Spark Interview Question — XIII

3 min readFeb 13, 2024

The next part of the Spark Interview question series

Explain AQE Skew Join Optimization and its limitations.

When AQE skew-join optimization is enabled, Spark detects a skewed partition during shuffle then splits it into two or more partitions and also multiplies the other side of a join for the same key partition. This helps Spark in evenly consuming resources and finish quickly.

Firstly, it does not work for complex queries when there are more than two shuffles involved in the plan. Secondly, during its execution, when it determines that handling skew join involves extra shuffle, it aborts handling Skew and goes with the plan that has less shuffle in this case, the original plan without Skew optimization.

Spark listeners help us to detect using OnStageCompleted() and OnTaskEnd().

Options:

spark.sql.adaptive.forceOptimizeSkewedJoin
Skew Join hints
refactor code to partition job horizontally or vertically

How does lazy evaluation help spark optimization?

1. Pipeline merging: It combines two consecutive transformations like map and filter into a single operation and reduces the data movement between stages.

2. Predicate Pushdown: Predicates point to where or filter clause used for the number of rows returned and using lazy evaluation spark can push predicate close to the data source reducing the amount of data that needs to be processed.

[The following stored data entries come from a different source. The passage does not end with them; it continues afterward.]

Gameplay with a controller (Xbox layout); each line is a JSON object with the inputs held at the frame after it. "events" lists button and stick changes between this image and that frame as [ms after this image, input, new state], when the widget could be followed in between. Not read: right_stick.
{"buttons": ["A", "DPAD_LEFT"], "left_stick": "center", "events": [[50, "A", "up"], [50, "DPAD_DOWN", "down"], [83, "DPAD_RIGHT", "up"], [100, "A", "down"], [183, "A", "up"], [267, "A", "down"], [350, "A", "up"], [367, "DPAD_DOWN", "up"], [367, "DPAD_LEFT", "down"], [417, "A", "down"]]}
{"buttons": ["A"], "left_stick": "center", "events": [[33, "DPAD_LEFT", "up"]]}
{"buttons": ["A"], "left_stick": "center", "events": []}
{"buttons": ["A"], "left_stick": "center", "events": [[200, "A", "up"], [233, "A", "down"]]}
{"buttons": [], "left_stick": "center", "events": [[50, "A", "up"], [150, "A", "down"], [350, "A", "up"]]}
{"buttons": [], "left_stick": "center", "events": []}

3. Join optimization: Lazy evaluation helps Spark to rearrange the order of operations and choose the most efficient join strategy based on data size.

4. Short-Circuit Evaluation: In case of action only requires a subset of data, the spark can stop the computation early once the necessary data is available.

5. Pruning Unused Data: Lazy Evaluation allows Spark to skip unnecessary computations/data by analyzing the physical plan.

How we can do Upsert in Spark?

Spark does not inherently support upsert operations because it operates on immutable DataFrames. Therefore, performing an upsert in Spark requires a combination of operations to simulate this functionality. There are two approaches

Union & deduplication
Join

Explain UnionByName vs Union.

The columns of the two DataFrames involved in the union are the same in terms of their names and data types but not in terms of their order in the DataFrames. This led to this symptom we have seen. So if we are facing something similar or want to avoid it before this happens, we should always use unionByName as it is much safer.

Explain the importance of the order of columns in InserInto.

If the order of columns in the dataframe and table do not match, we will end up inserting the wrong data in the table without our application throwing any error at all.

With a partitioned table, if we have a high cardinality column in the position of the partitioning column our application will have to spend a lot more time to create partitions and hence will run longer than it would otherwise.

While using insertInto(), we must ensure that the position of columns in our dataframe matches the position of the columns in the table.